There were a lot of messages to parse out of the Lemonade concept film, and even more to sift through in the songs themselves. But when it comes to marriage and commitment, Lemonade seems to be declaring that fact of the matter is that they are hard and painful work. A relationship takes time and effort from both partners to truly last, as Beyoncé reinforces in "Love Drought" with lyrics like, "Ten times out of nine, I know you're lying, but nine times outta ten, I know you're trying. So I'm trying to be fair." But, in keeping with the concept of the album, Beyoncé adds another layer to that message: When faced with a betrayal as intense as cheating, the first thing that a person has to work on is his or herself. "What's worse," she asks on "Hold Up" with an almost wry tone. "Lookin' jealous or crazy? Or like being walked all over lately? I'd rather be crazy."
P.s. We talked Lemonade on the latest episode of Bustle's podcast The Chat Room, because duh. Listen here:
She goes on to muse that the vulnerability and the pain might seem overwhelming when it happens, but you can overcome because you are stronger than the bad things that happen to you. "I'ma wave through your shallow love," she shouts on "Freedom." "Tell the deep I'm new. I'm telling these tears, 'Go and fall away.' May the last one burn into flames." Then, once that anger fades, Beyoncé promises that you're not weaker for forgiving the one who hurt you.
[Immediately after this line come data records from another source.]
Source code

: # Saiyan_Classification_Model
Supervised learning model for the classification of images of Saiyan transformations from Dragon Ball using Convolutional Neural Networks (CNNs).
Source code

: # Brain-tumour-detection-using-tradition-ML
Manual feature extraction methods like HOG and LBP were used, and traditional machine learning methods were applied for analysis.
That forgiveness might be the hardest step on the road to healing, a message that is best shown in the song "All Night," with the lyrics, "They say true love's the greatest weapon to win the war caused by pain... True love breathes salvation back into me. With every tear came redemption, and my torturer became a remedy."
So did Jay Z cheat on Beyoncé? Are any of the songs on Lemonade about Beyoncé's real life? At this point, it doesn't matter. The truth within the gossip doesn't take away from the magnificence of what Beyoncé has accomplished with this album. The truth within the gossip doesn't make her any more or less qualified to give us an album about a happy marriage followed by an album about a fractured one. The truth within the gossip is the message that, no matter what we as women face — in life, in society, in relationships — Beyoncé encourages us to move forward. And, if we're lucky, we'll have her words and a bomb ass beat to guide us.